1. Crime militar de crítica indevida (art. 166 do CPM)
Não houve esse crime, pois em nenhum momento na nota há crítica a qualquer resolução do Governo nem crítica a ato de superior ou assunto atinente à disciplina militar. Além do mais, a crítica a superior mencionada no crime de crítica indevida se refere ao superior que seja militar, que ocupe função militar e não há superior ao Comandante-Geral em uma instituição militar estadual. Não houve também crítica a assunto atinente à disciplina militar, pelo contrário, a nota pede por uma manifestação pacífica.
2. Crime militar de inobservância de lei, regulamento ou instrução (art. 324 do CPM)
Em razão da possibilidade de se deflagrar uma greve do movimento e, consequentemente, haver motim, o Comandante-Geral poderia responder pelo crime do art. 324 do CPM, por ter, no exercício de função, deixado de observar lei, regulamento ou instrução, dando causa direta à prática de ato prejudicial à administração militar, caso houvesse a greve. Como sustentei anteriormente, o movimento, o protesto pacífico é legítimo, é um direito fundamental, do qual os militares não estão excluídos. Deve-se coibir excessos, obviamente, mas não vedar peremptoriamente qualquer protesto pacífico por militares. Portanto, o Comandante-Geral observou um direito fundamental dos militares e para isso exige coragem e um ato de um comandante que tem pulso firme. Comandante não deve ser medroso nem jamais abandonar a sua tropa. Se do movimento houvesse greve, aí sim o Comandante-Geral deveria atuar para fazer cessá-la, visando, inclusive, resgatar a imagem da instituição. Não se pode proibir um movimento legítimo em razão da possibilidade desse movimento ser deflagrada uma greve. Seria negar um direito fundamental e os excessos devem ser combatidos pontualmente.
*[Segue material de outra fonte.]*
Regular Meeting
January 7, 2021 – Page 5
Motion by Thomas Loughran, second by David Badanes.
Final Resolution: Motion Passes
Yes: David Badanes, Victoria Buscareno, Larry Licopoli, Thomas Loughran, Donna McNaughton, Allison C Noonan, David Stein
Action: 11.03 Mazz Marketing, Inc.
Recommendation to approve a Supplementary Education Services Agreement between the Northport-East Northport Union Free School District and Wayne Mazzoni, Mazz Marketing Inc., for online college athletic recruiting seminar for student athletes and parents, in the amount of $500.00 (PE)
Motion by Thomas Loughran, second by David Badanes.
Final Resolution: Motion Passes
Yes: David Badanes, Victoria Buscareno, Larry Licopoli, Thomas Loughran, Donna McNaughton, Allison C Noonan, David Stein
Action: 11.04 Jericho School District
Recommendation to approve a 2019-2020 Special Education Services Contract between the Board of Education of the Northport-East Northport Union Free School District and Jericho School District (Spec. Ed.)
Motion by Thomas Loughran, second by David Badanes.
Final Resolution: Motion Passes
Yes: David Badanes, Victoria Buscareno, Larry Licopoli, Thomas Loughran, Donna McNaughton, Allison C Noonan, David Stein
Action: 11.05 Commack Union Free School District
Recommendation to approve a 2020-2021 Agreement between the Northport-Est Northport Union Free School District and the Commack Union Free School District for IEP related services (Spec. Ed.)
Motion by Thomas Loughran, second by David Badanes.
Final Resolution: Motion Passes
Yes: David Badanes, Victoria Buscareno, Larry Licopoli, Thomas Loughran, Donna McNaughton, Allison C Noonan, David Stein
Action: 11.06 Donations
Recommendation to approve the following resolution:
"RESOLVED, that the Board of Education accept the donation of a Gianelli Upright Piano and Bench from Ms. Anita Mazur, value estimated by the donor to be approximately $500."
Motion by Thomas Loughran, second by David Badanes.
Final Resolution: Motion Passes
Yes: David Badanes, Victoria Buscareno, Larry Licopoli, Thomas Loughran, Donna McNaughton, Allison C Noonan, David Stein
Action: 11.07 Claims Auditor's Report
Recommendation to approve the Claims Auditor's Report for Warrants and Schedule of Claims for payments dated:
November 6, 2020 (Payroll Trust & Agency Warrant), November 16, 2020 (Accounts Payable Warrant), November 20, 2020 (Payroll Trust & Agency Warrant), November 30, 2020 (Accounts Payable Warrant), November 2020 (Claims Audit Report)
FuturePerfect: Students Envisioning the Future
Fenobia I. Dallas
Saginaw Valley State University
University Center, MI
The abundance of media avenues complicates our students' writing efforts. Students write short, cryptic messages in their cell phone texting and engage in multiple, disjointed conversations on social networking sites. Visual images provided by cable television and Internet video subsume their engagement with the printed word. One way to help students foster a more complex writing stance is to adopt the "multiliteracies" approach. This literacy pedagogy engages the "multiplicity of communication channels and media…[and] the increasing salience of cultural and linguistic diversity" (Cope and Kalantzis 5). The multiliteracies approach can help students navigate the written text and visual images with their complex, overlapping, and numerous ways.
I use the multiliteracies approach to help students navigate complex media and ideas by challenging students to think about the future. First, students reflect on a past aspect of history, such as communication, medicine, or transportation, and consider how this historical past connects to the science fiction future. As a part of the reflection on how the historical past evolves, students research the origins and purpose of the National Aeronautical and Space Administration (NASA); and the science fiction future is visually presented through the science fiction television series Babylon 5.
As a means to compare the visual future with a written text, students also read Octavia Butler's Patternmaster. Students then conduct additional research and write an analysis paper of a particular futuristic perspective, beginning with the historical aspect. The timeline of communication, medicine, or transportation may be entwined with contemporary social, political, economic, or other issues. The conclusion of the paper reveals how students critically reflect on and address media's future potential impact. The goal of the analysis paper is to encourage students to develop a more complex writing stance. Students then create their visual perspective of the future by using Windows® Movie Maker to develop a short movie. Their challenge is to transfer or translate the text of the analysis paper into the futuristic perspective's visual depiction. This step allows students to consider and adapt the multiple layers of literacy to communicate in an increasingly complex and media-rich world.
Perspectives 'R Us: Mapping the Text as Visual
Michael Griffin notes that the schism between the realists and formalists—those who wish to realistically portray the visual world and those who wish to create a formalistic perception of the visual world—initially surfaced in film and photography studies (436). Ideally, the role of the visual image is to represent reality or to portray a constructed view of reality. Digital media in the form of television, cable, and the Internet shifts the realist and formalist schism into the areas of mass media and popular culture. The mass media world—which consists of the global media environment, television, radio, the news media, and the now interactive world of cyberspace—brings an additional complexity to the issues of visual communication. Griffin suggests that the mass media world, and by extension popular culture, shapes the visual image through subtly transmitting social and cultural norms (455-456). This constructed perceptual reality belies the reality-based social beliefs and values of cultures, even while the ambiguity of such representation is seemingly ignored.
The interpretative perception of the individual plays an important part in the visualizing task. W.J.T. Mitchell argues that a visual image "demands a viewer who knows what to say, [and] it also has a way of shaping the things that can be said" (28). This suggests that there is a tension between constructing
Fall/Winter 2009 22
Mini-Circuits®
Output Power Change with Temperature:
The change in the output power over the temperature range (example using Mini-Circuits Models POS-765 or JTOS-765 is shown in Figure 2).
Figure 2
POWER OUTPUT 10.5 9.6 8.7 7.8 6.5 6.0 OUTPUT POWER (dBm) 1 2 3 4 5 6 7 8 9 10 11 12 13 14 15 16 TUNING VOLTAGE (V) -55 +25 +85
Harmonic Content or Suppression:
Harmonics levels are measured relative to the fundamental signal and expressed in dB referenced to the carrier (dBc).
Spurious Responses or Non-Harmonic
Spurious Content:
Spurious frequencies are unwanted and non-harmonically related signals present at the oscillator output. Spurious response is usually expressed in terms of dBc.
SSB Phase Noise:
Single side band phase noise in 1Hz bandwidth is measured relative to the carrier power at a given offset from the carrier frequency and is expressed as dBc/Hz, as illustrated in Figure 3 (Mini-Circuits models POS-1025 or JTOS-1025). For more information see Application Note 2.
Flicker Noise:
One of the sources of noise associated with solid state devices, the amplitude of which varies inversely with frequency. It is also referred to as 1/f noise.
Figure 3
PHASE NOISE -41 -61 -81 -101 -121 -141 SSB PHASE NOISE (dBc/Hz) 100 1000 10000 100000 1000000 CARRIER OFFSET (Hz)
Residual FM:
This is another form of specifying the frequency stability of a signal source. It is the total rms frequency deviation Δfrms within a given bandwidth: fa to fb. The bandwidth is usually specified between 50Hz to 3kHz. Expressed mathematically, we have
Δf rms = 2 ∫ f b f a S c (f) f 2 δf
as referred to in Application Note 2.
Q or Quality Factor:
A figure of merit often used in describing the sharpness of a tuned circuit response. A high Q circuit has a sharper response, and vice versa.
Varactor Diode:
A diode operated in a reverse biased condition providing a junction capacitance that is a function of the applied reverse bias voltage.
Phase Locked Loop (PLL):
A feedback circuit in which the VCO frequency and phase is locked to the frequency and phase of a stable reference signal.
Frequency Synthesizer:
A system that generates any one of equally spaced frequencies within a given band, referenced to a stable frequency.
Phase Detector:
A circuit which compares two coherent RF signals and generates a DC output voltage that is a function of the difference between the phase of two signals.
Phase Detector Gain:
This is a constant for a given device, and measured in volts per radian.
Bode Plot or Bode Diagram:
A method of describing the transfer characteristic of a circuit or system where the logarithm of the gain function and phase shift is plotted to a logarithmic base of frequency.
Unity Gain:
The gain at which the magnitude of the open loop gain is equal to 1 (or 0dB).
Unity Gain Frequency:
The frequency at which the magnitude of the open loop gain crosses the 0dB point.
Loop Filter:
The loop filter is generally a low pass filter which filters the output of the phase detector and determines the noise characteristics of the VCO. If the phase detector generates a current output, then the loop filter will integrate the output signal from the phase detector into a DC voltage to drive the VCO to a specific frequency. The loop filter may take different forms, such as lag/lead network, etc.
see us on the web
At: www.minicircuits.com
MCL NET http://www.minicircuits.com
3. Crime militar de incitamento (art. 155 do CPM)
Não houve na nota do comando incitamento à desobediência, à indisciplina ou à prática de crime militar. Destaco que a nota pede um protesto pacífico – sem crimes, sem indisciplina, sem desobediência – como relatei anteriormente. Além do mais, dizer que há o crime militar de incitamento confunde manifestação com greve. São coisas absolutamente distintas. A manifestação pacífica é direito fundamental, do qual os militares não estão excluídos. A greve é inconstitucional, é vedada.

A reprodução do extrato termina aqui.